Baltic Noble Corporations of Courland, Livonia, Estonia, and Ösel (Oesel) were medieval fiefdoms formed by German nobles in the 13th century under vassalage to the Holy Roman Empire and Kingdom of Denmark in the area of modern Latvia and Estonia. The territories continued to have semi-autonomous status from 16th to early 20th century under Swedish and Russian rule.

The four knighthoods are united in the Verband der Baltischen Ritterschaften. e.V. ("Association of Baltic Noble Corporations")

==History==
The German and Danish crusaders entered the area of what is now Latvia and Estonia in the beginning of the 13th century in order to Christianize the region. As a result of the Papal-sanctioned crusade, by the mid-13th century all Estonian lands were divided in the aftermath of the Catholic conquest between the Kingdom of Denmark, and three subdivisions of the Holy Roman Empire: the State of the Teutonic Order, the Bishopric of Dorpat, and the Bishopric of Ösel-Wiek.

After the conquest much of the land was divided among the German noble families originally from Westphalia and regions along the Rhine river. The towns also saw the development of a German mercantile class. The noble families constituted a minority amongst the local German-speaking population, and overall, the German-speakers constituted a small minority of the total population. During the second half of the 16th century, this area fell under the sovereignty of Poland and Sweden, which at that time dominated the Baltic Sea region. As a result, both the Catholic prince-bishops and the Teutonic Order lost all of their territories, however local self-government remained in the hands of the four aristocratic corporations of Livonia, Estonia, Courland and Ösel.

With the growth of Russian power following the defeat of Sweden in the Great Northern War (1700–1721), Livonia, Estonia (with the island of Ösel (Saaremaa)) and Courland (obtained in the second half of the 18th century from Poland) all became provinces of the Russian Empire. The Emperor of Russia recognized the four aristocratic corporations' traditional privileges – German language, Lutheran religion and self-government.

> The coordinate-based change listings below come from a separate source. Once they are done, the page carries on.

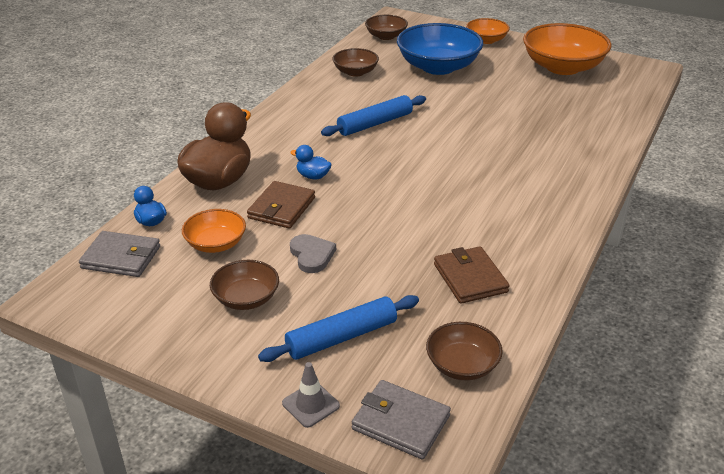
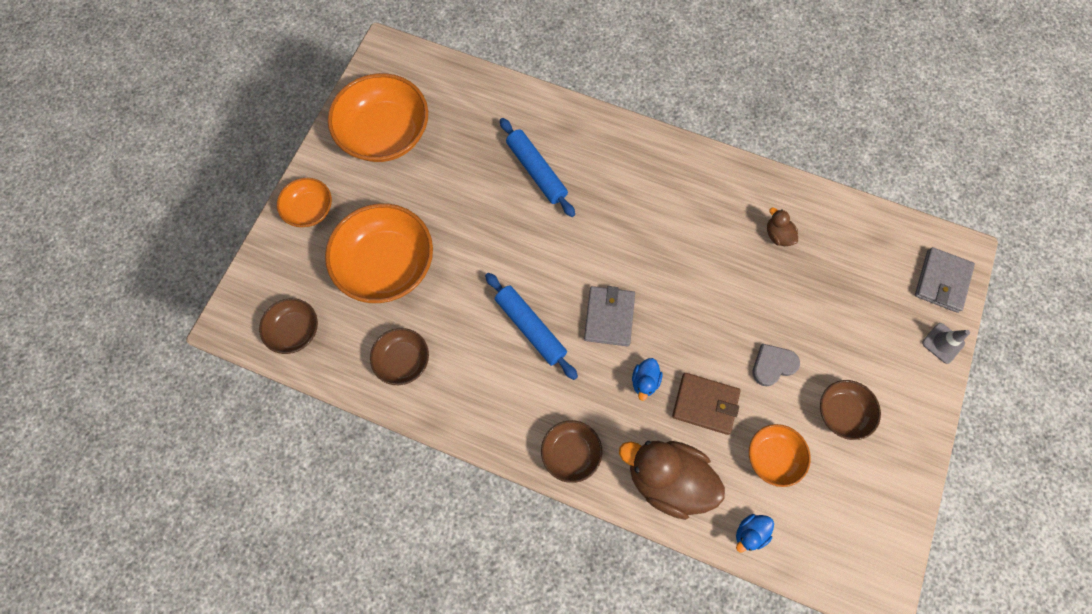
camera: 95 degrees left, 35 degrees up
(121, 257) = (811, 545): grey wallet -> grey wallet (609, 317)
(341, 337) = (869, 328): blue rolling pin -> blue rolling pin (536, 171)
(438, 67) = (387, 264): blue bowl -> orange bowl
(462, 365) = (877, 242): brown bowl -> brown bowl (570, 453)
(470, 278) = (777, 235): brown wallet -> brown duck

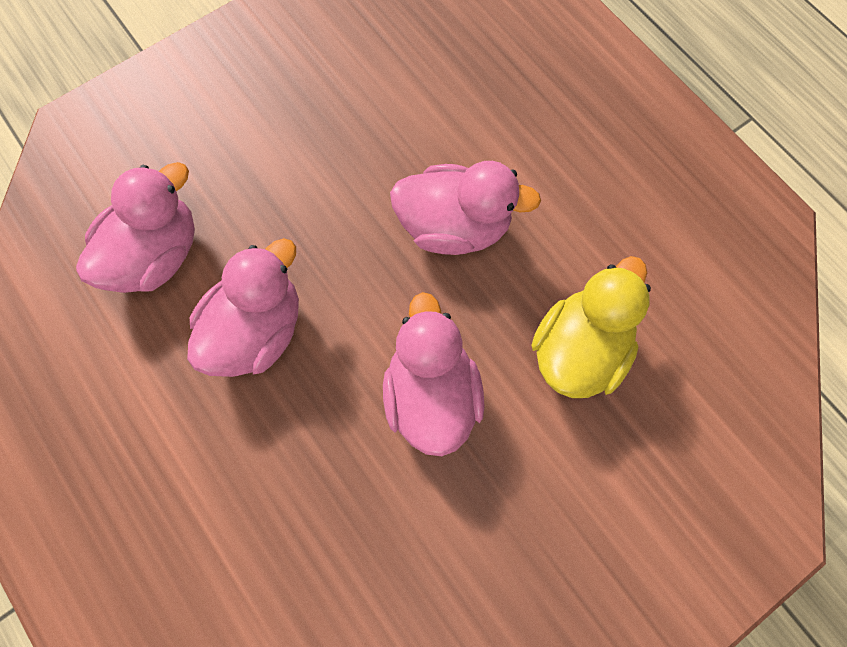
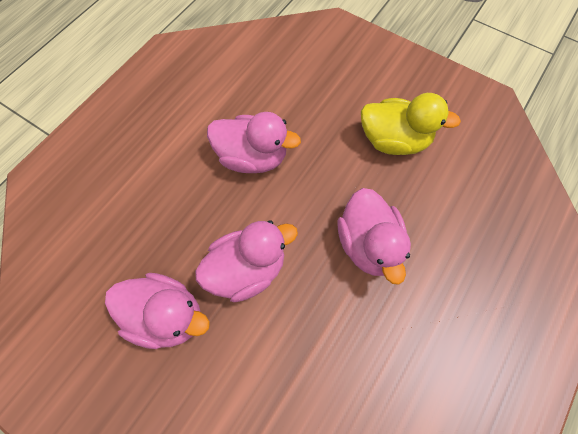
camera: 70 degrees right, 5 degrees down
(156, 255) = (277, 92): pink duck -> pink duck (166, 316)
(579, 349) = (313, 360): yellow duck -> yellow duck (394, 140)

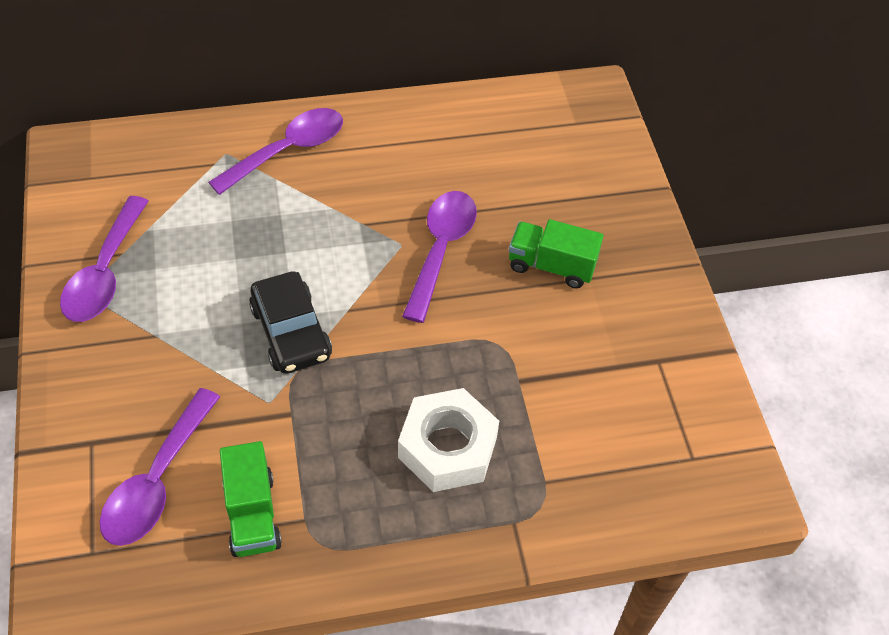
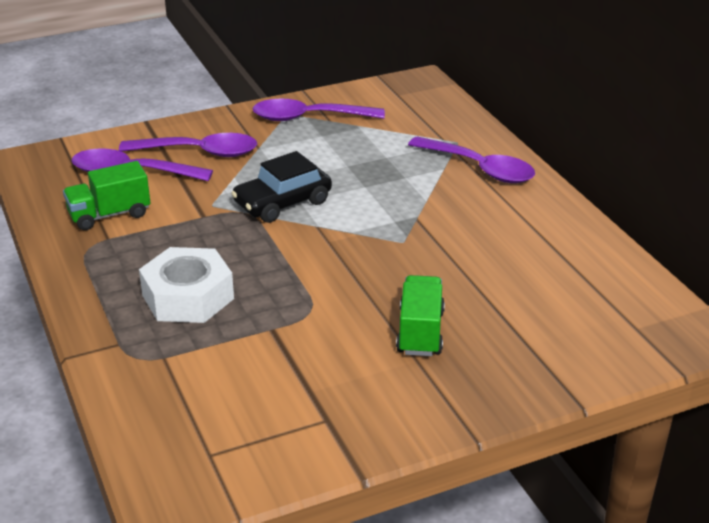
camera: 80 degrees right, 20 degrees down
(441, 249) = (408, 263): purple spoon -> purple spoon (199, 152)

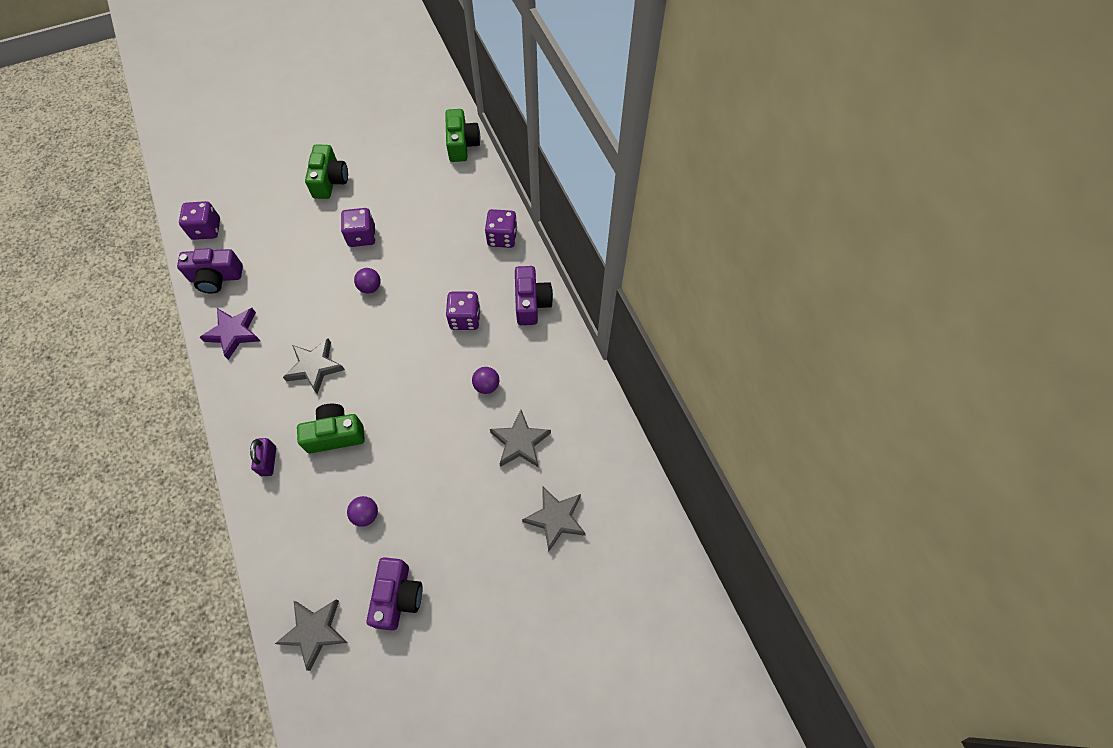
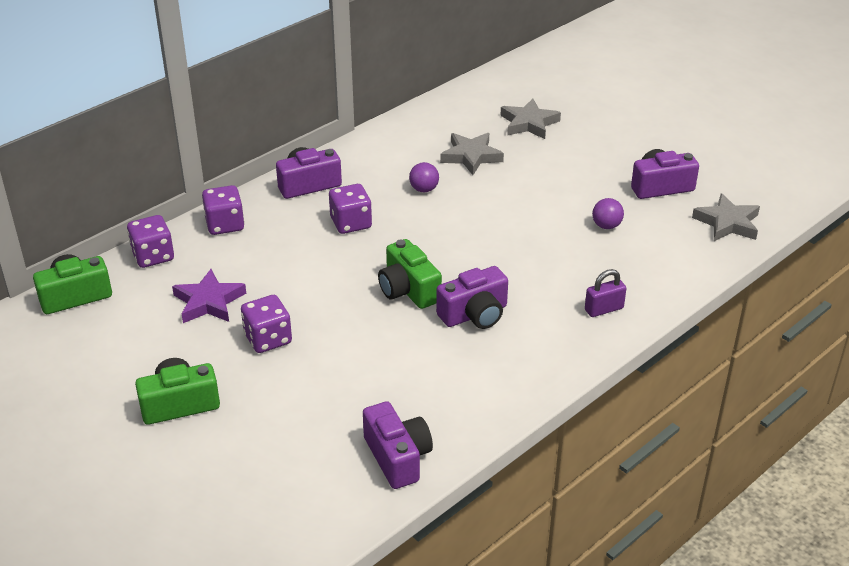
camera: 110 degrees left, 25 degrees down
(206, 229) = (319, 507): purple dice -> purple dice (153, 256)
(234, 333) = (471, 402): purple star -> purple star (209, 302)
(315, 367) = (475, 314): grey star -> purple camera
(335, 434) = (542, 272): green camera -> green camera (408, 290)
(370, 287) = (343, 306): purple ball -> none

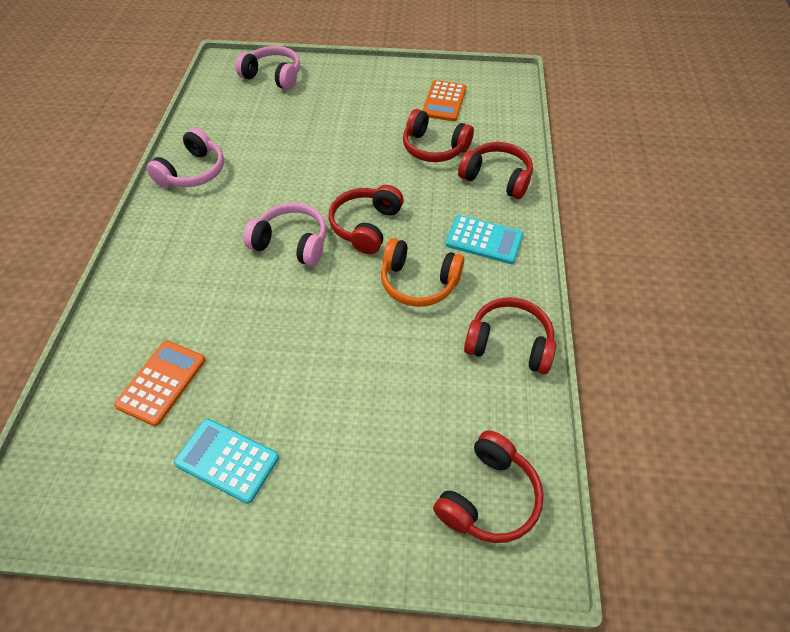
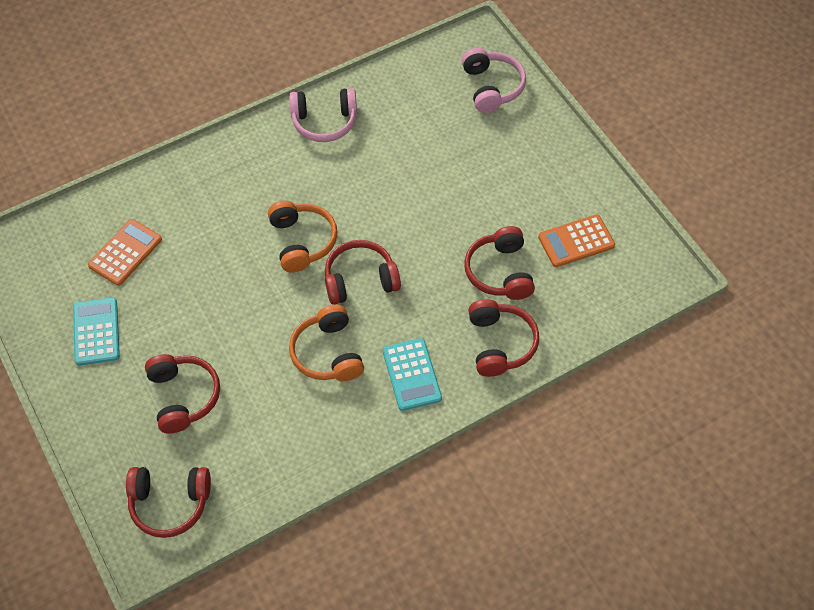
camera: 55 degrees right, 5 degrees up
(161, 382) = (125, 252): orange calculator -> orange calculator turned 45 degrees counterclockwise
(291, 243) = (302, 241): pink headphones -> orange headphones
(509, 343) = (312, 450): red headphones -> red headphones (183, 396)

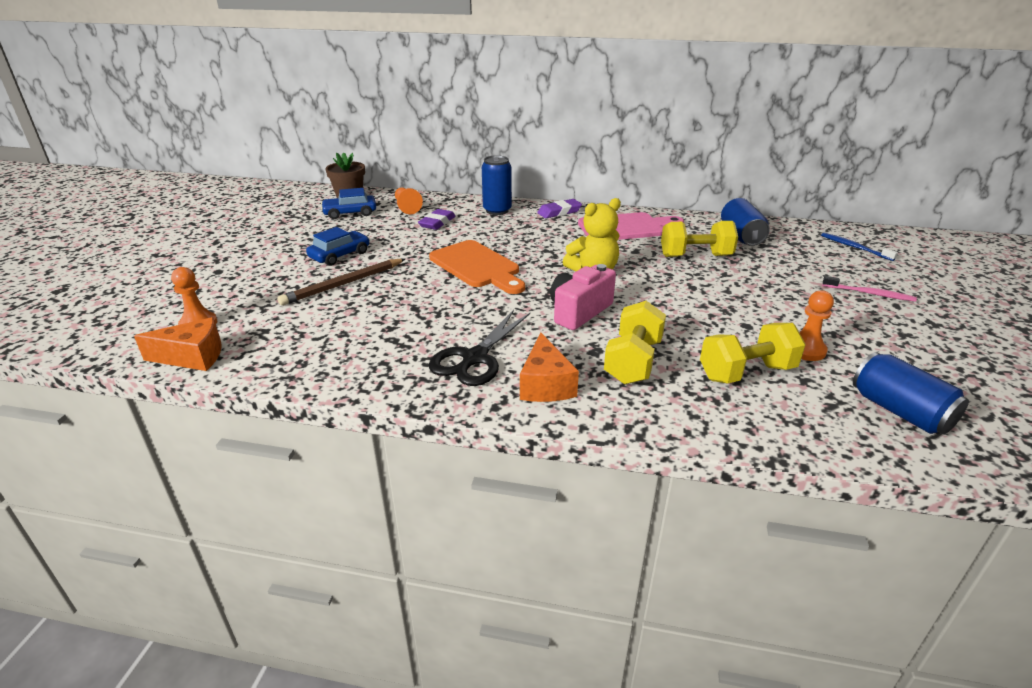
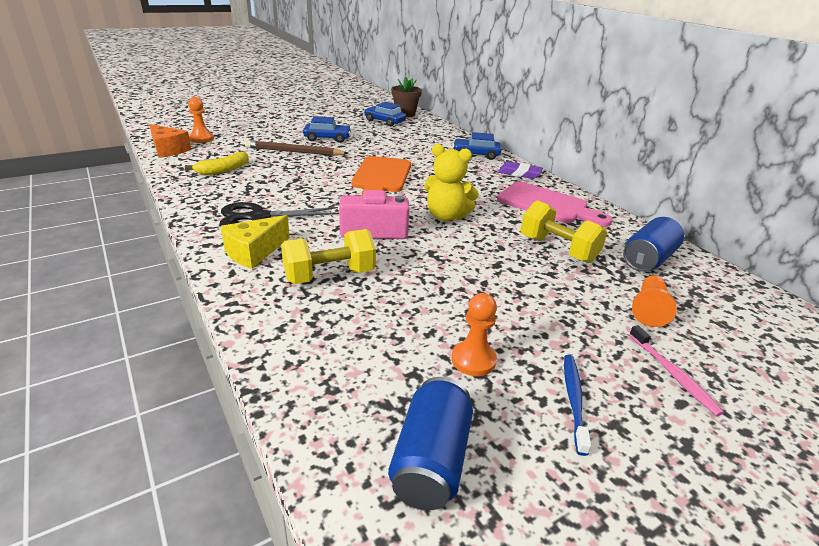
camera: 45 degrees right, 0 degrees up
(322, 340) = (223, 170): none -> yellow banana
(407, 207) = (423, 131): orange pawn -> orange pawn (649, 309)
(437, 223) = (419, 145): purple eraser -> none
(497, 210) = (476, 154): blue can -> blue car
(545, 384) = (254, 252): orange cheese -> yellow cheese
(746, 372) = (383, 335): yellow dumbbell -> none
(854, 247) = (772, 335): blue toothbrush -> blue toothbrush (574, 400)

The growth of Latvian and Estonian nationalism and the collapse of the Russian Empire led to the founding in 1918 of Latvia and Estonia as independent nations. As a result, the traditional aristocratic corporations lost their legal privileges and political status, and were reduced to charitable organizations. Most of the property belonging to the Baltic Germans, including their estates, was confiscated. Many of these families emigrated, the majority to Germany but also overseas. In 1939, following the signing of the Molotov–Ribbentrop pact, the agreement between Hitler and Stalin to divide up Poland and the Baltic states, the remaining Baltic Germans were evacuated to German-occupied Poland. In 1949, the present Association of Baltic Noble Corporations e.V. was founded in which all four Baltic Noble Corporations are integrated together with the objective "to uphold the traditions of old and the knowledge of the history we share with the Baltic states, while also intensifying international awareness of the Baltic states in the Western part of the world".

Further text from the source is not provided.